AgriCHN: A Comprehensive Cross-domain Resource for Chinese Agricultural Named Entity Recognition
This addresses a data scarcity problem for researchers in Chinese agricultural NLP, but it is incremental as it primarily provides a new dataset rather than a novel method.
The authors tackled the scarcity of high-quality Chinese datasets for agricultural named entity recognition by creating AgriCHN, a comprehensive open-source resource with 4,040 sentences and 15,799 entity mentions across 27 categories, which experimental results show poses significant challenges for state-of-the-art models.

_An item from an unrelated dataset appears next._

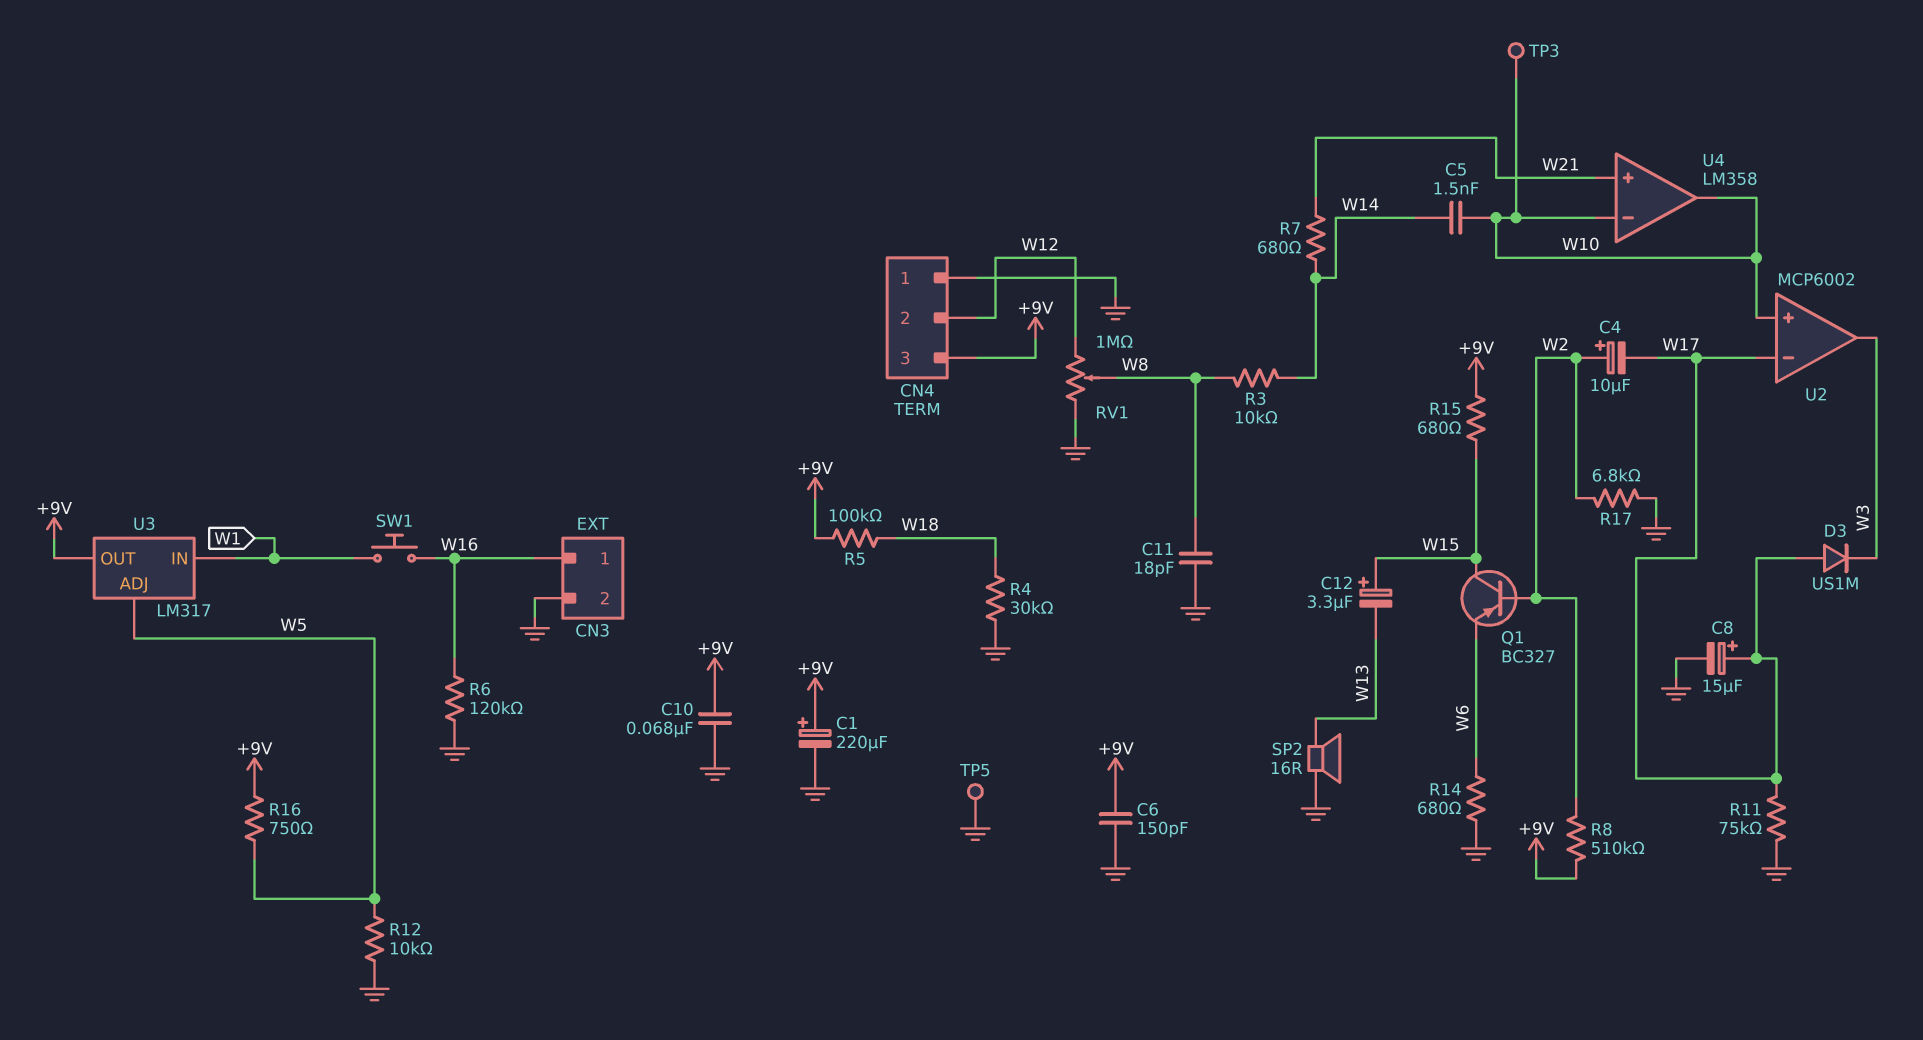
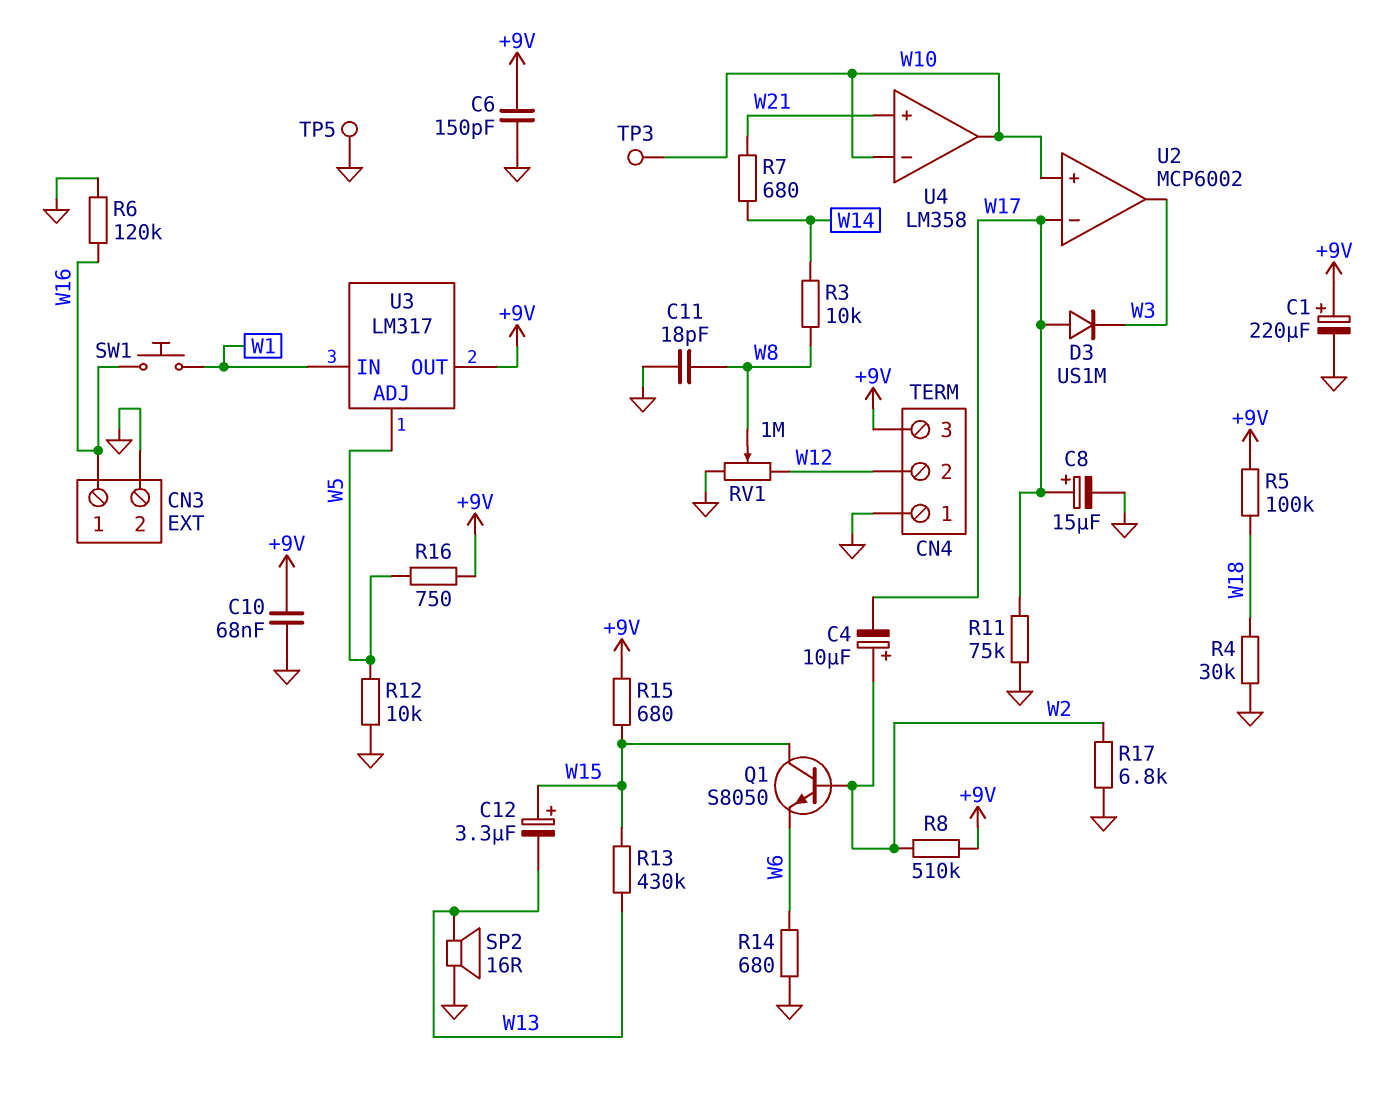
C5: 1.5nF (W10, W14) -> none
Q1: PNP BC327 (B W2, C W15, E W6) -> NPN S8050 (B W2, C W15, E W6)
R13: none -> 430k (W13, W15)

Agricultural named entity recognition is a specialized task focusing on identifying distinct agricultural entities within vast bodies of text, including crops, diseases, pests, and fertilizers. It plays a crucial role in enhancing information extraction from extensive agricultural text resources. However, the scarcity of high-quality agricultural datasets, particularly in Chinese, has resulted in suboptimal performance when employing mainstream methods for this purpose. Most earlier works only focus on annotating agricultural entities while overlook the profound correlation of agriculture with hydrology and meteorology. To fill this blank, we present AgriCHN, a comprehensive open-source Chinese resource designed to promote the accuracy of automated agricultural entity annotation. The AgriCHN dataset has been meticulously curated from a wealth of agricultural articles, comprising a total of 4,040 sentences and encapsulating 15,799 agricultural entity mentions spanning 27 diverse entity categories. Furthermore, it encompasses entities from hydrology to meteorology, thereby enriching the diversity of entities considered. Data validation reveals that, compared with relevant resources, AgriCHN demonstrates outstanding data quality, attributable to its richer agricultural entity types and more fine-grained entity divisions. A benchmark task has also been constructed using several state-of-the-art neural NER models. Extensive experimental results highlight the significant challenge posed by AgriCHN and its potential for further research.